Health & Medical Respiratory Diseases

Implementing the 2013 PAD Guidelines

Implementing the 2013 PAD Guidelines

Key Point #9: Use Nonpharmacological Pain, Agitation, and Delirium Management Strategies


The 2013 PAD guidelines emphasize the importance of using nonpharmacological interventions in the prevention and treatment of PAD. The three strong recommendations include preemptive analgesia and/or nonpharmacological interventions (e.g., relaxation) for patients undergoing chest tube removal, early mobilization whenever feasible to reduce the incidence and duration of delirium, and sleep promotion by optimizing the environment, using strategies to control light and noise, clustering patient care activities, and decreasing stimuli at night. Additionally, a weak recommendation suggests preemptive analgesic therapy and/or nonpharmacological interventions may also be administered to alleviate the pain for other (i.e., non-chest tube) types of invasive or potentially painful procedures.

Although not addressed within the guidelines, several additional nonpharmacological interventions that may be beneficial are mentioned within the text. These interventions include the use of music therapy and relaxation techniques as reasonable complementary therapies in pain management, frequent reorientation to reduce anxiety and agitation, and eye patches and earplugs for sleep enhancement. The authors emphasize throughout the text of the guideline that, prior to administration of medications, care should be taken to identify the etiology whenever patients are assessed to have pain, agitation, or delirium. Although determining the cause of PAD may seem like a relatively straightforward process, it is often exceedingly difficult to do in those patients who are unable to effectively communicate their needs (e.g., patients who are receiving mechanical ventilation or are deeply sedated secondary to medications). The inability to communicate needs effectively is associated with feelings of panic, insecurity, stress, anger, worry, and fear, all of which may be misinterpreted by ICU staff as PAD. It is essential that the ICU team provide these patients a way of effectively communicating their needs. Strategies that may help nonverbal ICU patients communicate their needs include obtaining speech language pathology consults, using communication boards, establishing a reliable yes/no signal, lip reading, and providing patients with tools to write their needs.

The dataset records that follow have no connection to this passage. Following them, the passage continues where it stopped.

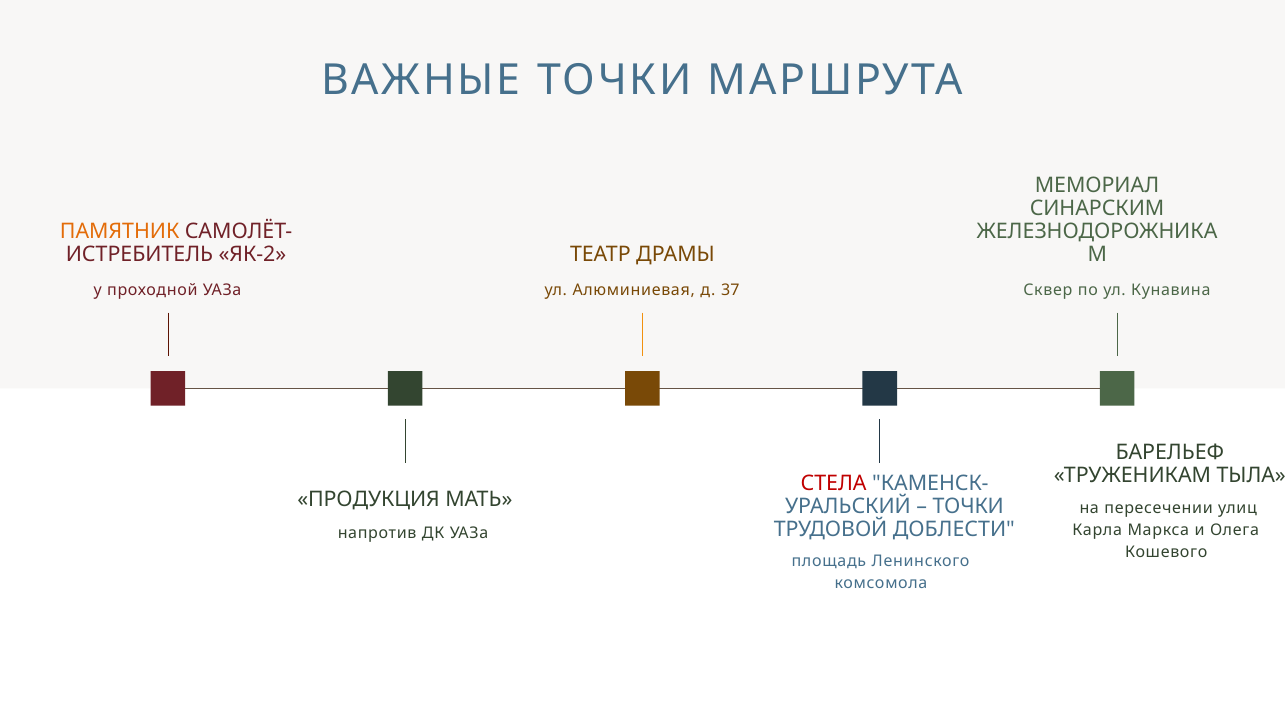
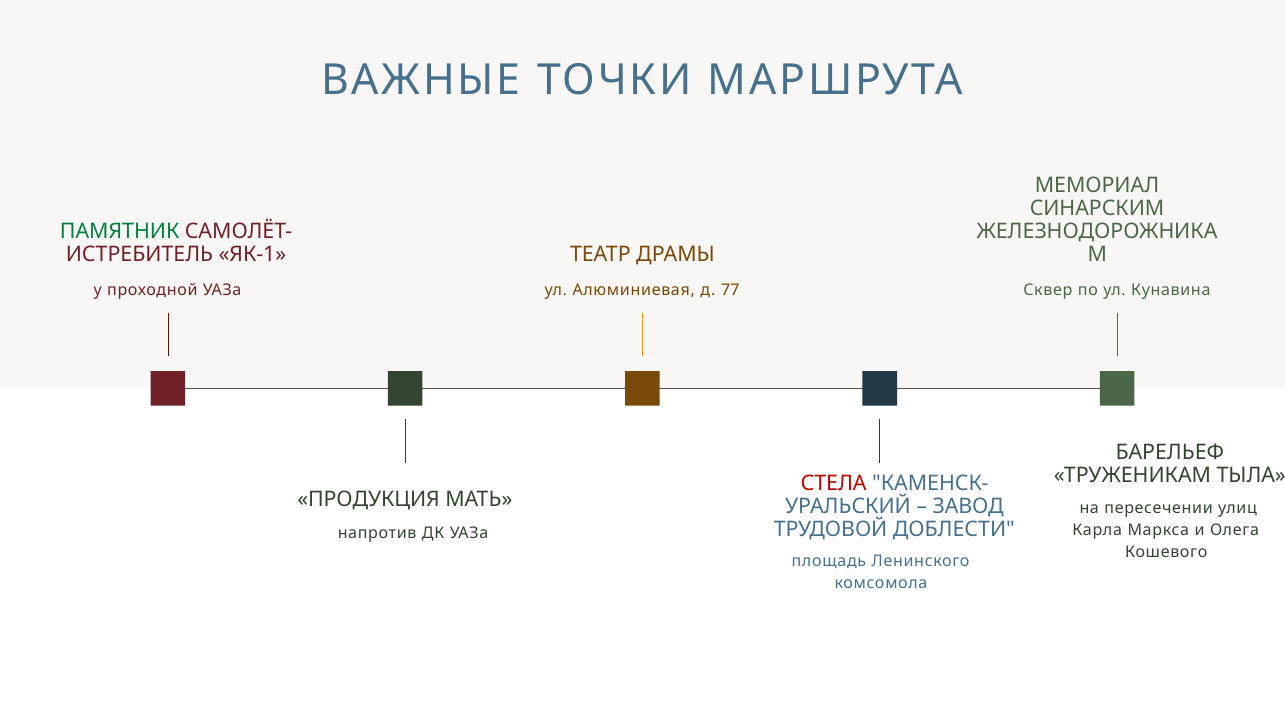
ПАМЯТНИК colour: orange -> green
ЯК-2: ЯК-2 -> ЯК-1
37: 37 -> 77
ТОЧКИ at (968, 507): ТОЧКИ -> ЗАВОД
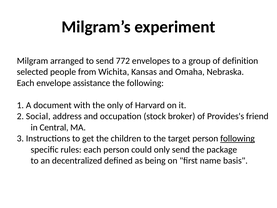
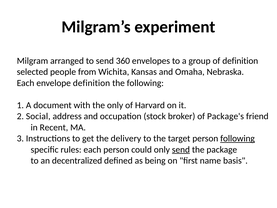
772: 772 -> 360
envelope assistance: assistance -> definition
Provides's: Provides's -> Package's
Central: Central -> Recent
children: children -> delivery
send at (181, 149) underline: none -> present
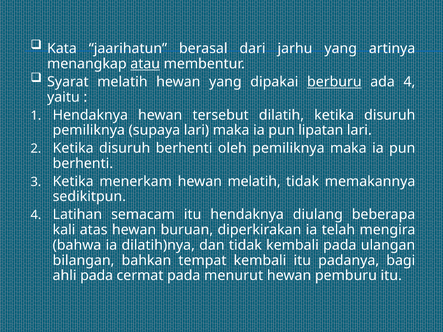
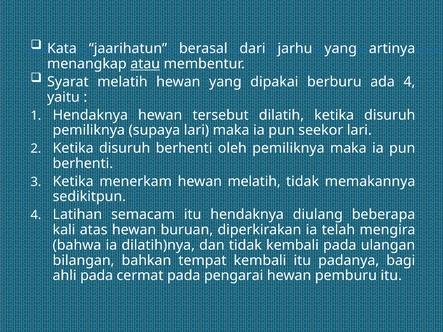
berburu underline: present -> none
lipatan: lipatan -> seekor
menurut: menurut -> pengarai
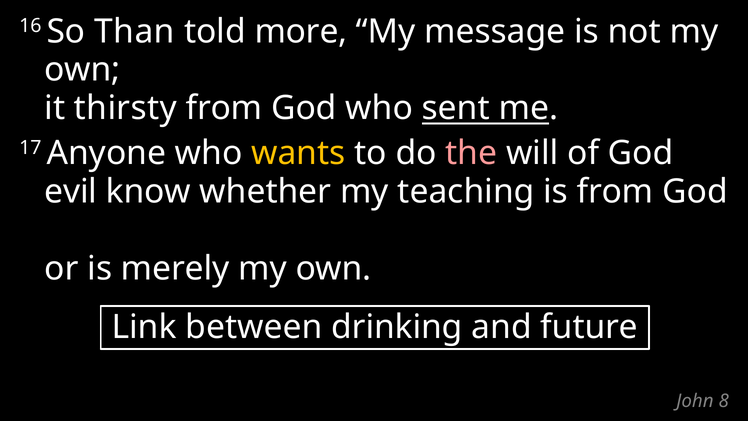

Several other nonpharmacological strategies have proven successful at reducing the incidence and duration of delirium outside the ICU setting. For example, the often cited interdisciplinary, Hospital Elder Life Program (HELP) has been successful in not only reducing the incidence of delirium in hospitalized older adults but also as an educational resource, improving hospital outcomes (functional decline), providing nursing education, improving retention of nurses, and enhancing satisfaction and quality of care. Interventions used in this program include, but are not limited to, the use of orientation boards, the provision of cognitively stimulating activities at least three times daily, early ambulation, ensuring patients have needed sensory aids (e.g., glasses, hearing aids), nonpharmacological sleep promotion, interdisciplinary rounds and care planning, and oral volume repletion and assistance with feeding. Although not formally studied in the ICU setting, many of these strategies may be helpful.

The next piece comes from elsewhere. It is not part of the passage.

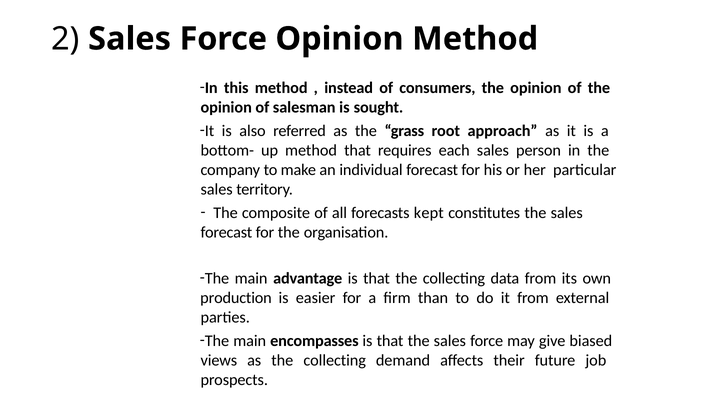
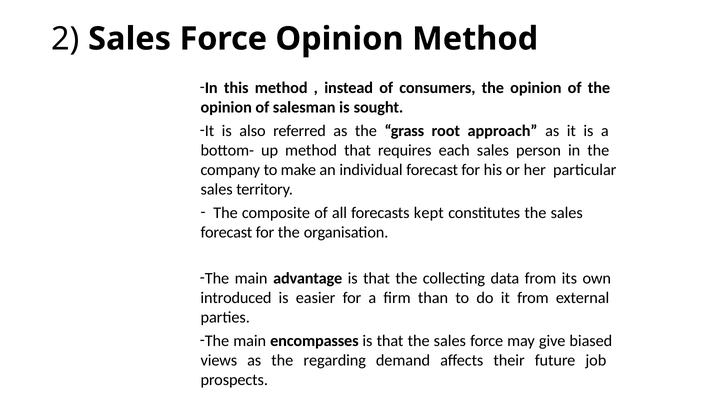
production: production -> introduced
as the collecting: collecting -> regarding
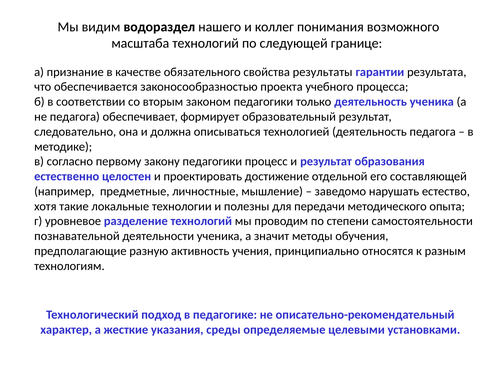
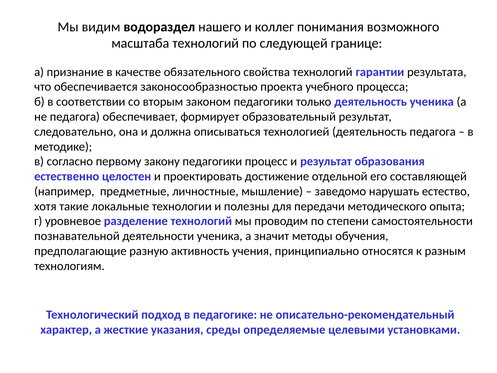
свойства результаты: результаты -> технологий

Although the PAD guidelines suggest that most of the nonpharmacological interventions are "low cost, easy to provide, and safe" this does not mean they will be easy to implement in everyday practice. Team members will need resources and encouragement to make the changes a reality. If the presence of a music therapist or healing touch expert is not possible, ICU team members will benefit from education and guidance on how to provide these nonpharmacological approaches to help patients remain calm through crisis.